-- Extracted data follows --

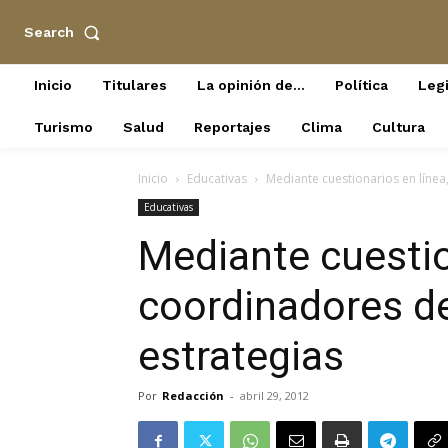
Search
Inicio
Titulares
La opinión de…
Política
Legi
Turismo
Salud
Reportajes
Clima
Cultura
Inicio
Educativas
Mediante cuestionarios en líne
Educativas
Mediante cuestio
coordinadores d
estrategias
Por
Redacción
-
abril 29, 2012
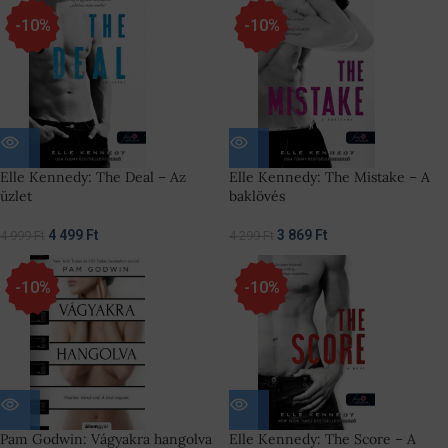
-10%
-10%
Elle Kennedy: The Deal – Az
Elle Kennedy: The Mistake – A
üzlet
baklövés
4 499
Ft
3 869
Ft
4 999
Ft
4 299
Ft
-10%
-10%
Pam Godwin: Vágyakra hangolva
Elle Kennedy: The Score – A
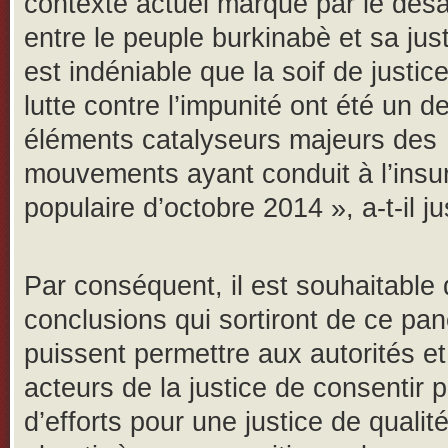
contexte actuel marqué par le dés
entre le peuple burkinabè et sa justi
est indéniable que la soif de justice
lutte contre l’impunité ont été un d
éléments catalyseurs majeurs des
mouvements ayant conduit à l’insur
populaire d’octobre 2014 », a-t-il jus
Par conséquent, il est souhaitable 
conclusions qui sortiront de ce pan
puissent permettre aux autorités e
acteurs de la justice de consentir p
d’efforts pour une justice de qualit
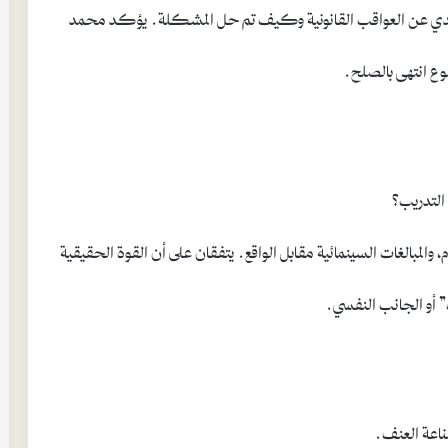
ي عن العواقب القانونية وكيف تم حل المشكلة. يؤكد محمد
وع انتهى بالصلح.
 التدريب؟
المبالغات السينمائية مقابل الواقع. يتفقان على أن القوة الحقيقية
” أو الجانب النفسي.
ناعة العنف.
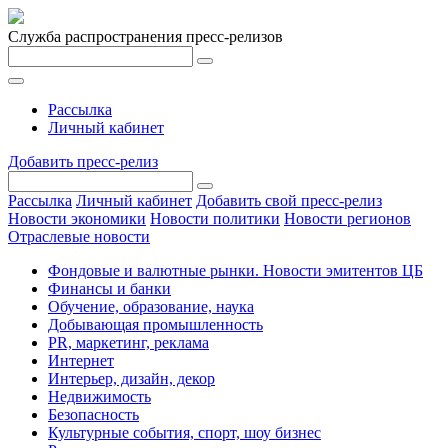
Служба распространения пресс-релизов
Рассылка
Личный кабинет
Добавить пресс-релиз
Рассылка
Личный кабинет
Добавить свой пресс-релиз
Новости экономики
Новости политики
Новости регионов
Отраслевые новости
Фондовые и валютные рынки. Новости эмитентов ЦБ
Финансы и банки
Обучение, образование, наука
Добывающая промышленность
PR, маркетинг, реклама
Интернет
Интерьер, дизайн, декор
Недвижимость
Безопасность
Культурные события, спорт, шоу бизнес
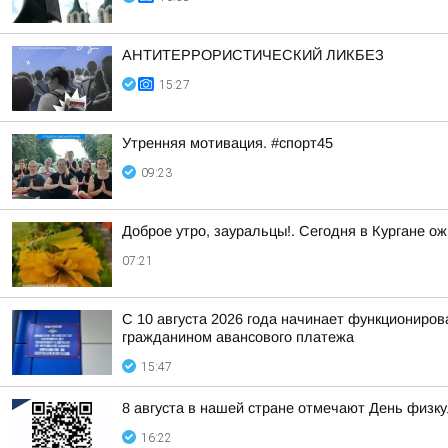
АНТИТЕРРОРИСТИЧЕСКИЙ ЛИКБЕЗ
15:27
Утренняя мотивация. #спорт45
09:23
Доброе утро, зауральцы!. Сегодня в Кургане ож
07:21
С 10 августа 2026 года начинает функциониро
гражданином авансового платежа
15:47
8 августа в нашей стране отмечают День физк
16:22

-- Extracted data concluded --

▸ **What you will do**
Look back over the material above and state how many lines hold the word "августа". Write the number and nothing else.

▸ **Reply to the task**
2